DIRECTIVE:
Search each line below for the word "logo" and list those that contain it.

RECORDS FOR PROCESSING:
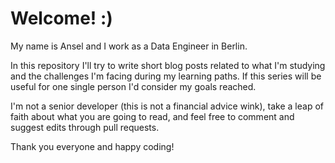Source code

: # Welcome! :)
My name is Ansel and I work as a Data Engineer in Berlin.

In this repository I'll try to write short blog posts related to what I'm studying and the challenges I'm facing during my learning paths. If this series will be useful for one single person I'd consider my goals reached.

I'm not a senior developer (this is not a financial advice wink), take a leap of faith about what you are going to read, and feel free to comment and suggest edits through pull requests.

Thank you everyone and happy coding!
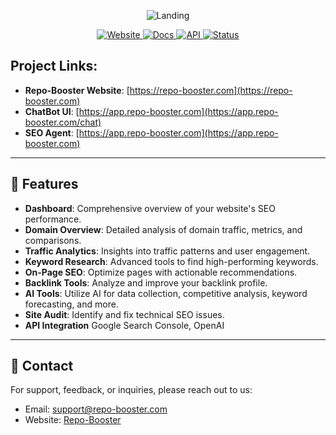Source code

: <p align="center">
  <img src="https://github.com/user-attachments/assets/9eccaa4d-b283-4e69-bfa4-f889cfe2d0bd" alt="Landing" />
</p>

<p align="center">
  <a href="https://app.repo-booster.com">
    <img src="https://img.shields.io/badge/Website-Repo%20Booster-18181B?style=flat&logo=google-chrome&logoColor=28CF8D&colorB=28CF8D" alt="Website">
  </a>
  <a href="https://docs.repo-booster.com">
    <img src="https://img.shields.io/badge/Docs-Repo%20Booster-18181B?style=flat&logo=readthedocs&logoColor=28CF8D&colorB=28CF8D" alt="Docs">
  </a>
  <a href="https://api.repo-booster.com">
    <img src="https://img.shields.io/badge/API-Repo%20Booster-18181B?style=flat&logo=api&logoColor=28CF8D&colorB=28CF8D" alt="API">
  </a>
  <a href="https://status.repo-booster.com">
    <img src="https://img.shields.io/badge/Status-Repo%20Booster-18181B?style=flat&logo=check-mark&logoColor=28CF8D&colorB=28CF8D" alt="Status">
  </a>
</p>

## Project Links:

- **Repo-Booster Website**: [https://repo-booster.com](https://repo-booster.com)  
- **ChatBot UI**: [https://app.repo-booster.com](https://app.repo-booster.com/chat)  
- **SEO Agent**: [https://app.repo-booster.com](https://app.repo-booster.com)  
---

## 🚀 Features

- **Dashboard**: Comprehensive overview of your website's SEO performance.
- **Domain Overview**: Detailed analysis of domain traffic, metrics, and comparisons.
- **Traffic Analytics**: Insights into traffic patterns and user engagement.
- **Keyword Research**: Advanced tools to find high-performing keywords.
- **On-Page SEO**: Optimize pages with actionable recommendations.
- **Backlink Tools**: Analyze and improve your backlink profile.
- **AI Tools**: Utilize AI for data collection, competitive analysis, keyword forecasting, and more.
- **Site Audit**: Identify and fix technical SEO issues.
- **API Integration** Google Search Console, OpenAI

---

## 📧 Contact

For support, feedback, or inquiries, please reach out to us:
- Email: support@repo-booster.com
- Website: [Repo-Booster](https://repo-booster.com)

TASK RESULT:
    <img src="https://img.shields.io/badge/Website-Repo%20Booster-18181B?style=flat&logo=google-chrome&logoColor=28CF8D&colorB=28CF8D" alt="Website">
    <img src="https://img.shields.io/badge/Docs-Repo%20Booster-18181B?style=flat&logo=readthedocs&logoColor=28CF8D&colorB=28CF8D" alt="Docs">
    <img src="https://img.shields.io/badge/API-Repo%20Booster-18181B?style=flat&logo=api&logoColor=28CF8D&colorB=28CF8D" alt="API">
    <img src="https://img.shields.io/badge/Status-Repo%20Booster-18181B?style=flat&logo=check-mark&logoColor=28CF8D&colorB=28CF8D" alt="Status">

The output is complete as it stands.